Advisor Chargebacks: Why They’re Harmful and Should be Banned 

Previously, we broke down how advisor chargebacks work and how they can distort the advice Canadians receive. In our latest comment letter to the CSA, we’re calling for a full ban.

What are Chargebacks?

Chargebacks are a compensation structure in which advisors receive a commission that can be clawed back if the client sells the investment within a specified period. The structure creates a built-in conflict of interest. By providing a healthy form of compensation up front, advisors may be tempted to recommend products that include chargebacks. And because of the claw-back, advisors may try to discourage clients who want to sell their investment within the claw-back period—even when it’s clearly in the client’s best interest.

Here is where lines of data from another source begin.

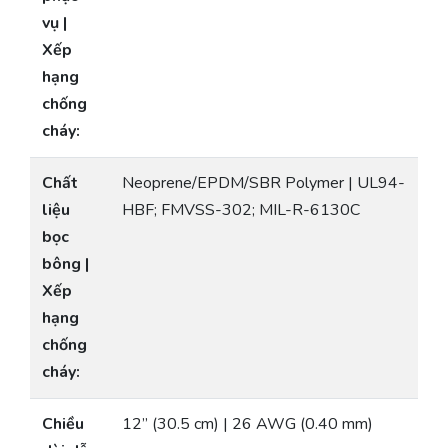
vụ |
Xếp
hạng
chống
cháy:
Chất
Neoprene/EPDM/SBR Polymer | UL94-
liệu
HBF; FMVSS-302; MIL-R-6130C
bọc
bông |
Xếp
hạng
chống
cháy:
Chiều
12” (30.5 cm) | 26 AWG (0.40 mm)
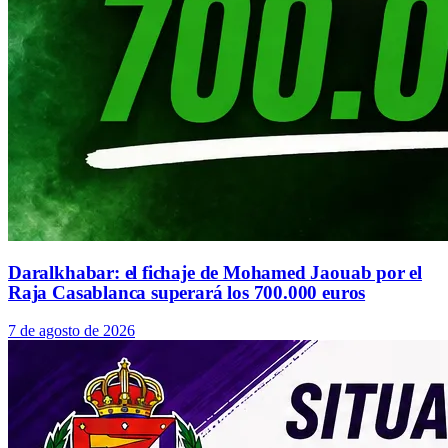
Daralkhabar: el fichaje de Mohamed Jaouab por el
Raja Casablanca superará los 700.000 euros
7 de agosto de 2026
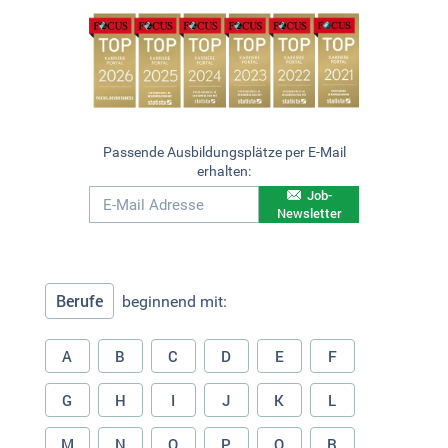
Passende Ausbildungsplätze per E-Mail
erhalten:
Job-
Newsletter
Berufe
beginnend mit:
A
B
C
D
E
F
G
H
I
J
K
L
M
N
O
P
Q
R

The CSA’s proposal to prohibit chargebacks for some investment funds is a good start, but it doesn’t go far enough. If the ban applies only to certain products, firms may simply shift the practice elsewhere. Investors deserve consistent protection, no matter what they buy.

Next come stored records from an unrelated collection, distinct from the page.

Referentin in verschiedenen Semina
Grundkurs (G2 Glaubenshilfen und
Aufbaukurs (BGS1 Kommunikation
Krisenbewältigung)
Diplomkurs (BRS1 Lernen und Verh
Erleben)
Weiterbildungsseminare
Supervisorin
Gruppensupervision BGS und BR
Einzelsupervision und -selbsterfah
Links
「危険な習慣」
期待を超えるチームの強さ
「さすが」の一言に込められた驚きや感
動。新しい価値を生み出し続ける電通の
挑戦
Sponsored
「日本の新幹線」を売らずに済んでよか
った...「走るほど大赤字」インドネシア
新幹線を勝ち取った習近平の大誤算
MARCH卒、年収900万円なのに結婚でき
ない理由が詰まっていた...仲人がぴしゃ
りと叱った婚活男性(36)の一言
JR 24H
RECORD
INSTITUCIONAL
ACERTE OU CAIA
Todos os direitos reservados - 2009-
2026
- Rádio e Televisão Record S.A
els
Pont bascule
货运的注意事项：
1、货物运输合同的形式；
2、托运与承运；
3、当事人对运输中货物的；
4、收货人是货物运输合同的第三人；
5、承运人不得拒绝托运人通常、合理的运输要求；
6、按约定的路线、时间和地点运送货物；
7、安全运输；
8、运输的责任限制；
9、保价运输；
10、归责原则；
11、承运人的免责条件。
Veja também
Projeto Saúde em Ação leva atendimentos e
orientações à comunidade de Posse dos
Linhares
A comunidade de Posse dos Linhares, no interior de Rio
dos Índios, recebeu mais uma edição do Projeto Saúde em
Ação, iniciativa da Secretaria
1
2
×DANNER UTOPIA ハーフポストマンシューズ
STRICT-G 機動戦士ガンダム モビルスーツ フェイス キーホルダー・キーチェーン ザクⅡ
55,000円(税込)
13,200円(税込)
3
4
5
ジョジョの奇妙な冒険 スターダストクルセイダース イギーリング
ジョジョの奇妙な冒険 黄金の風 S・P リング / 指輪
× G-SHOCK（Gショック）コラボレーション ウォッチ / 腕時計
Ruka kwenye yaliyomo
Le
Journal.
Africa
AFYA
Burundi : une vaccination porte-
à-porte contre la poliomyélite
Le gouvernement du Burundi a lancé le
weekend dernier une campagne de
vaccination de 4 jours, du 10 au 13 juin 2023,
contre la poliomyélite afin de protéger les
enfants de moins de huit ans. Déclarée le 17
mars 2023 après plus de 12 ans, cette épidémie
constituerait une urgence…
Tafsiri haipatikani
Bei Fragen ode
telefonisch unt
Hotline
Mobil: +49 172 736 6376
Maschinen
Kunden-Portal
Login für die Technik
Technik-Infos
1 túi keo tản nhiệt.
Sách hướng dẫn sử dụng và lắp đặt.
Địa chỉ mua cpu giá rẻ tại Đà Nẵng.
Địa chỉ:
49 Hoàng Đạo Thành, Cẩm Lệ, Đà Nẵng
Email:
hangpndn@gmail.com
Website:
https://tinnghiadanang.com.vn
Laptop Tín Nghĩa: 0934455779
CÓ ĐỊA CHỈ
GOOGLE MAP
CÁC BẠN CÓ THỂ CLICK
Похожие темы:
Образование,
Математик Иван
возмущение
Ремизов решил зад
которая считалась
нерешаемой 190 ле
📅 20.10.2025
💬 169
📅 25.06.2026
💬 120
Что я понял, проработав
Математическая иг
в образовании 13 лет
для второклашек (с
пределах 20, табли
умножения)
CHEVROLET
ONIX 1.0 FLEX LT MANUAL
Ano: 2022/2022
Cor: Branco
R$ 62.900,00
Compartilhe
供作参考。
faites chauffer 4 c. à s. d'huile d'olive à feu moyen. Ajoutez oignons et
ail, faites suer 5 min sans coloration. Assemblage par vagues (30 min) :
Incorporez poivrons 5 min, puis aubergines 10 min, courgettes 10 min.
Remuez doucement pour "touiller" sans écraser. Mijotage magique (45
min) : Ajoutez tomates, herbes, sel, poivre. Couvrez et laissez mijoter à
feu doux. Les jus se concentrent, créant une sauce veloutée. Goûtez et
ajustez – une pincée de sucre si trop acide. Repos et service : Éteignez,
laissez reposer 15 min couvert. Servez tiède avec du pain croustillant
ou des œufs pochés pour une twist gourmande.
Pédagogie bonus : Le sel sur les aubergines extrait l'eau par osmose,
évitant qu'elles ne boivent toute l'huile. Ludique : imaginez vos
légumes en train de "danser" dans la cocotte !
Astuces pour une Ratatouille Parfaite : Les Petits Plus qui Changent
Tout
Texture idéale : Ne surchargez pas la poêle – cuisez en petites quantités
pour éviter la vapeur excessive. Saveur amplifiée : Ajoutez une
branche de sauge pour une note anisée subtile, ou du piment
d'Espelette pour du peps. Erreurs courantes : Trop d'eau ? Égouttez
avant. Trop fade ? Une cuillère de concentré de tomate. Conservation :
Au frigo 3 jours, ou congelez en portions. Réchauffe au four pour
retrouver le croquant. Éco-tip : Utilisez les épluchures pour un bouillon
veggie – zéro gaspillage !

Compliance reviews have shown that many firms fail to properly identify, disclose and manage conflicts. These failures raise serious doubts about whether firms can effectively address the structural conflicts inherent in chargebacks. The only way to eliminate the risk is to eliminate chargebacks.

Our comment letter makes it clear: a partial ban won’t cut it. We’re calling on the CSA to ban chargebacks for all securities and issuers, without exception. We’re also calling on them to work with insurance regulators to ban chargebacks in the sale of segregated funds and similar insurance products.

Partial bans leave gaps and put investors at risk. Let’s end conflicted compensation and put investors first.